* **WHAT IS BEING ASKED**
Copy the rows from their start through the line containing "country: Tonga", replacing each "collectors" with "collected by" and changing nothing else. Leave the pictures out.

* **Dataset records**
•••

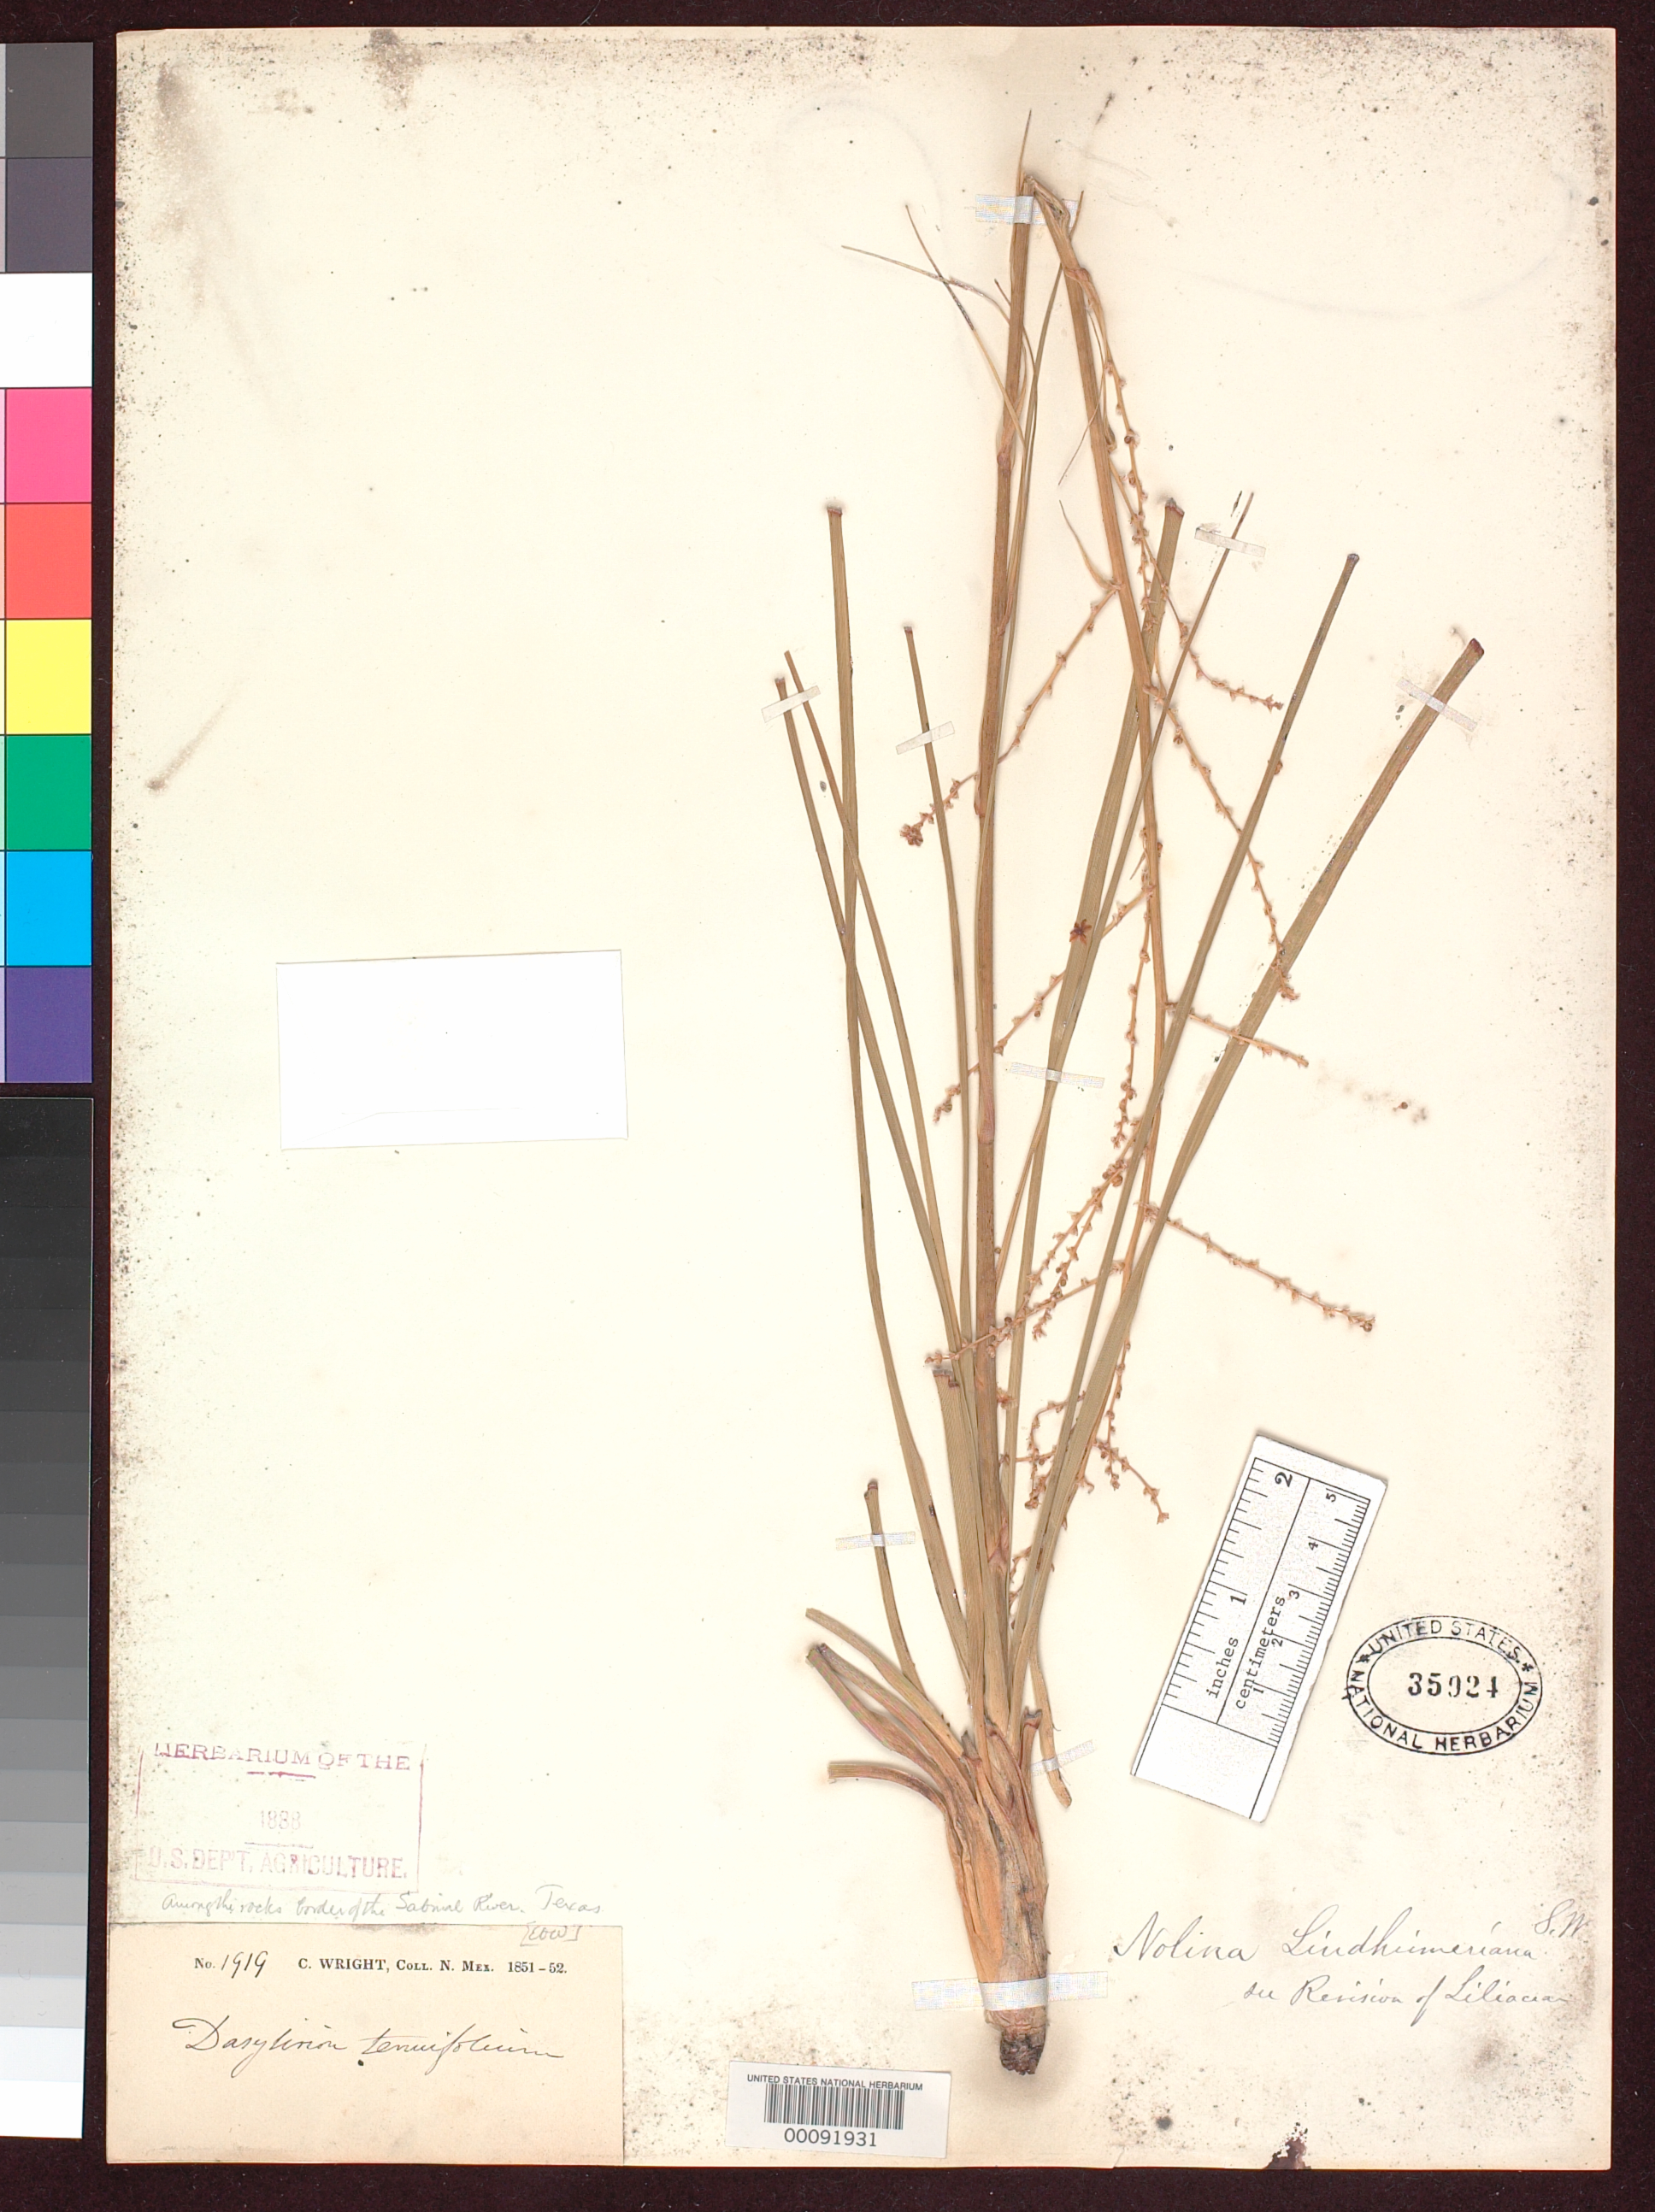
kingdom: Plantae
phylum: Tracheophyta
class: Liliopsida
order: Asparagales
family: Asparagaceae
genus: Dasylirion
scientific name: Dasylirion tenuifolium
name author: Torr. in Emory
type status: Isosyntype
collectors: C. Wright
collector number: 1919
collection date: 1851/1852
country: United States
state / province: New Mexico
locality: "N. Mex." [=northern Mexico or New Mexico? either way possibly referring to present-day Arizona or Texas]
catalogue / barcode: US 35924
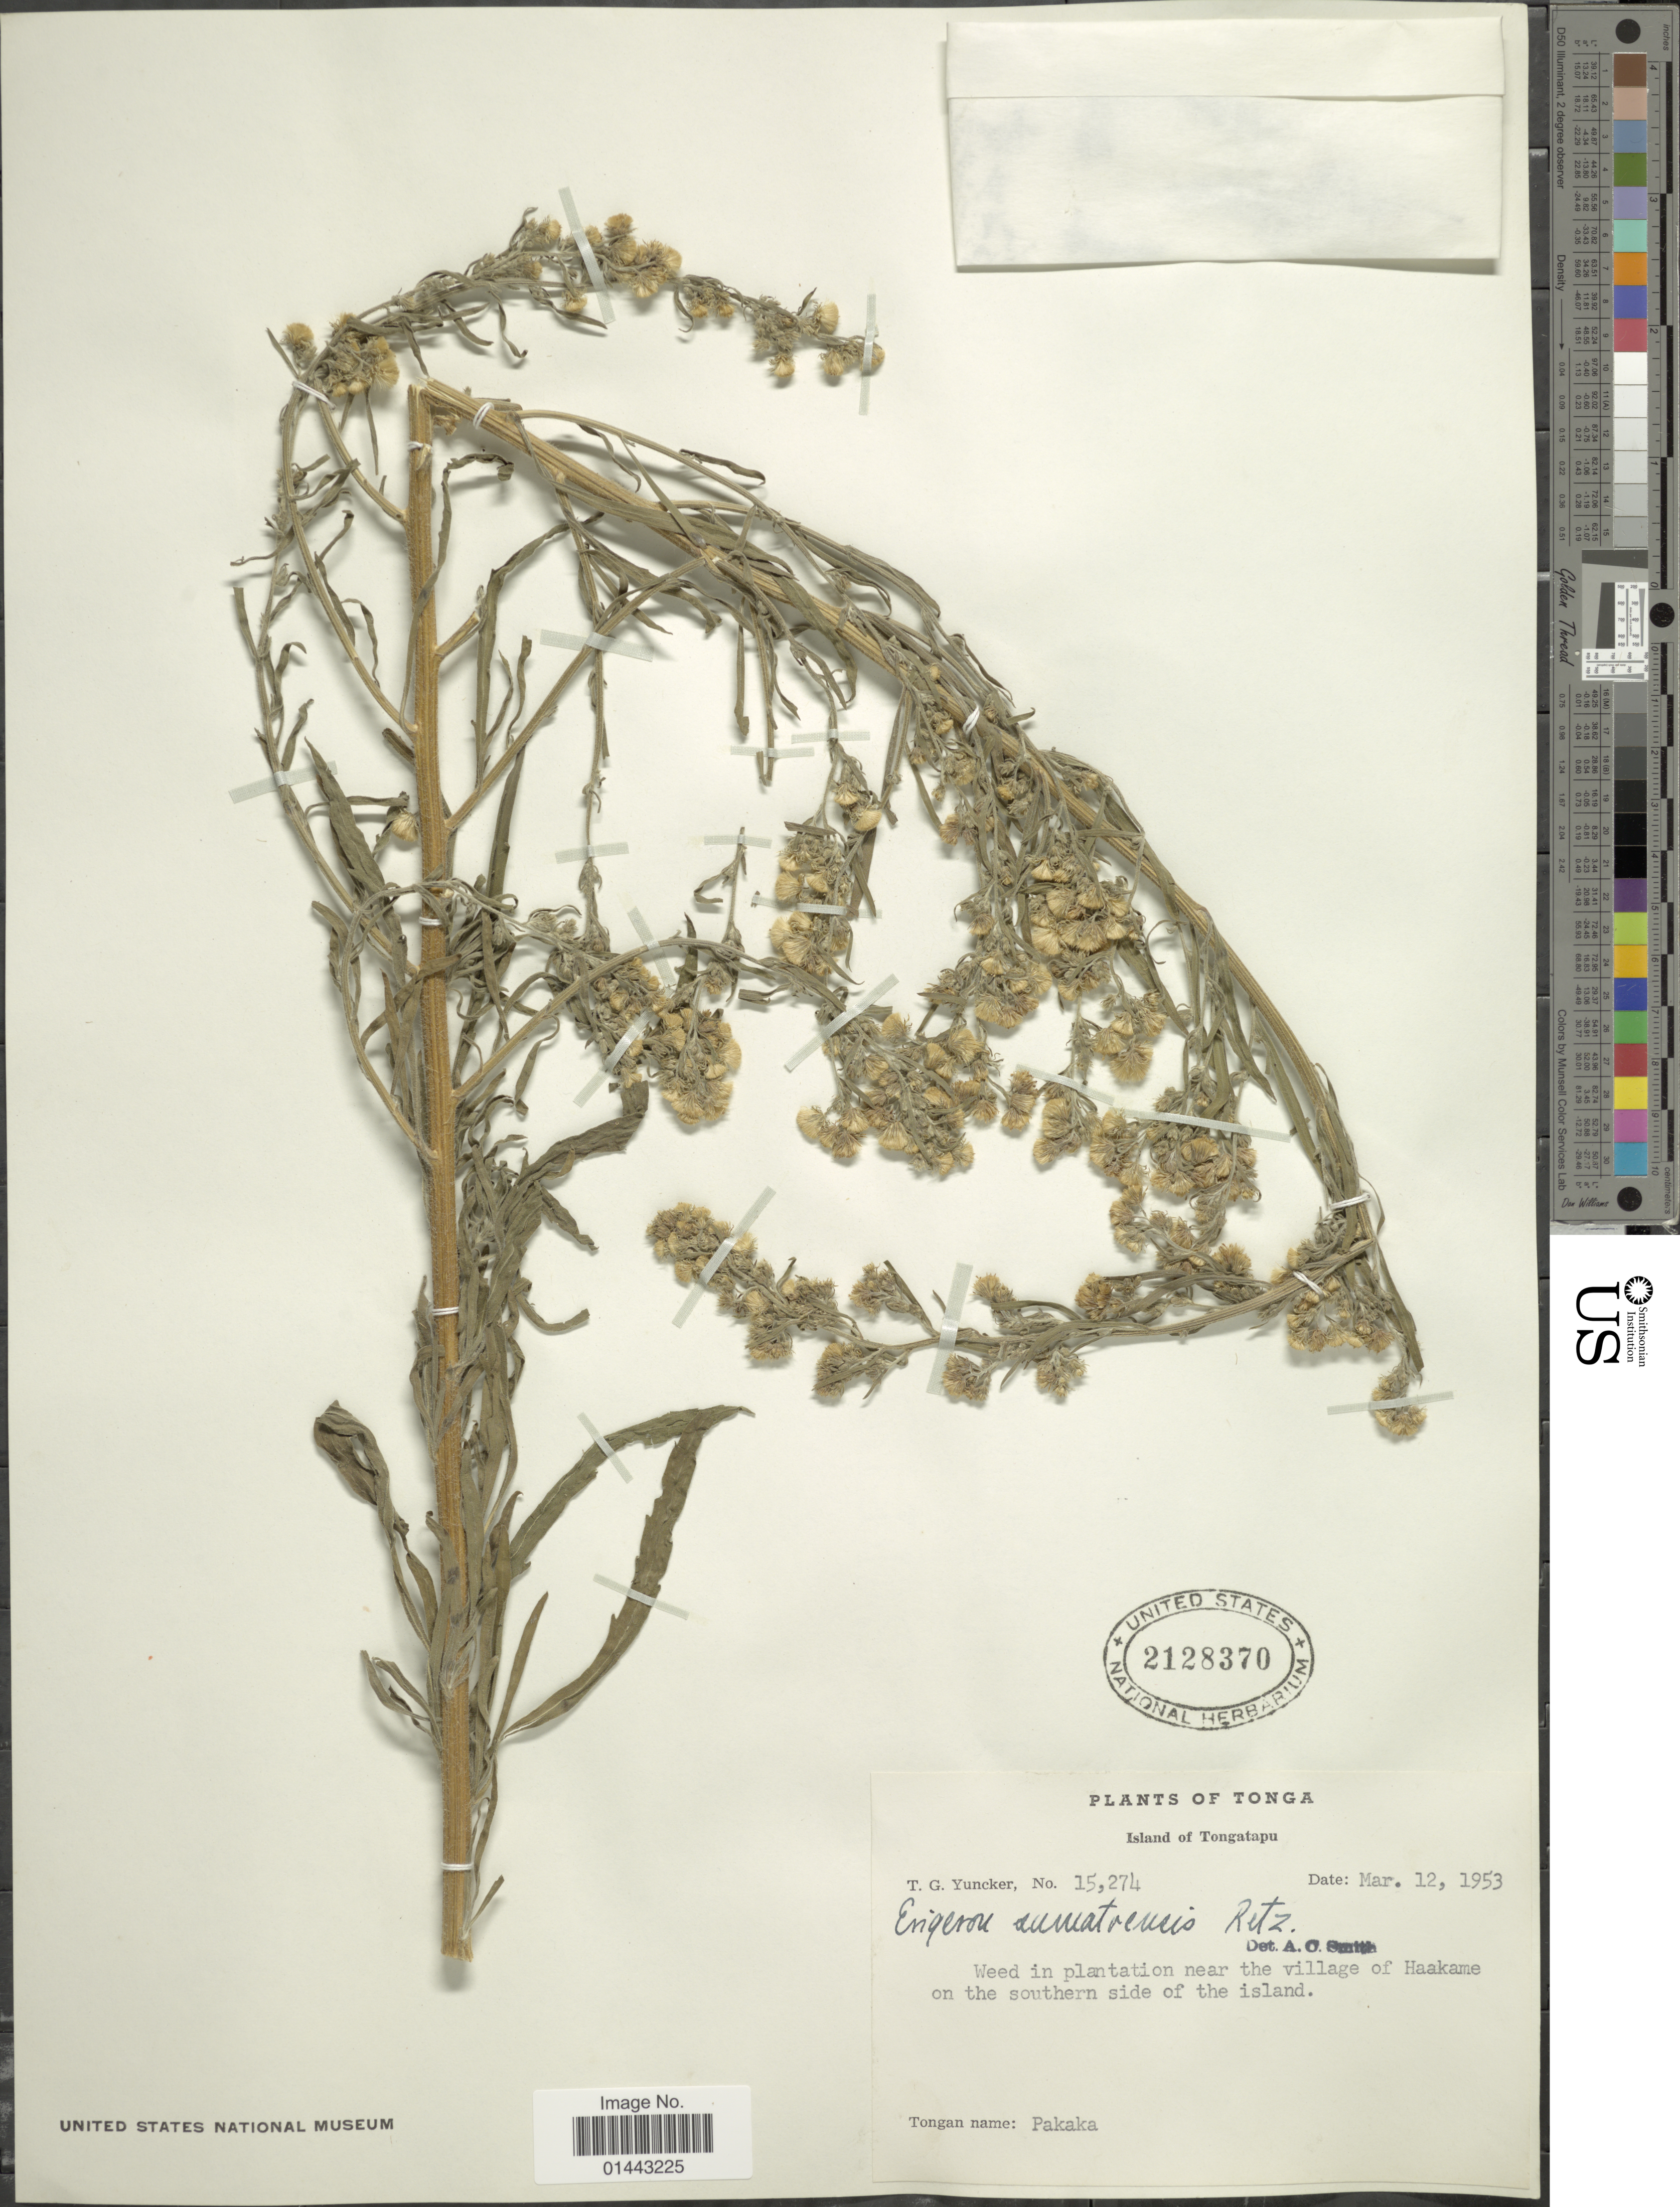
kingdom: Plantae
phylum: Tracheophyta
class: Magnoliopsida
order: Asterales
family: Asteraceae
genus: Erigeron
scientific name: Erigeron sumatrensis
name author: Retz.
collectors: T. G. Yuncker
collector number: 15274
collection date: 1953-03-12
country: Tonga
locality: Island of Tongatapu, weed in plantation near the village of Haakame on the southern side of the island.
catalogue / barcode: US 2128370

•••

* **THE COMPLETED TASK**
kingdom: Plantae
phylum: Tracheophyta
class: Liliopsida
order: Asparagales
family: Asparagaceae
genus: Dasylirion
scientific name: Dasylirion tenuifolium
name author: Torr. in Emory
type status: Isosyntype
collected by: C. Wright
collector number: 1919
collection date: 1851/1852
country: United States
state / province: New Mexico
locality: "N. Mex." [=northern Mexico or New Mexico? either way possibly referring to present-day Arizona or Texas]
catalogue / barcode: US 35924
kingdom: Plantae
phylum: Tracheophyta
class: Magnoliopsida
order: Asterales
family: Asteraceae
genus: Erigeron
scientific name: Erigeron sumatrensis
name author: Retz.
collected by: T. G. Yuncker
collector number: 15274
collection date: 1953-03-12
country: Tonga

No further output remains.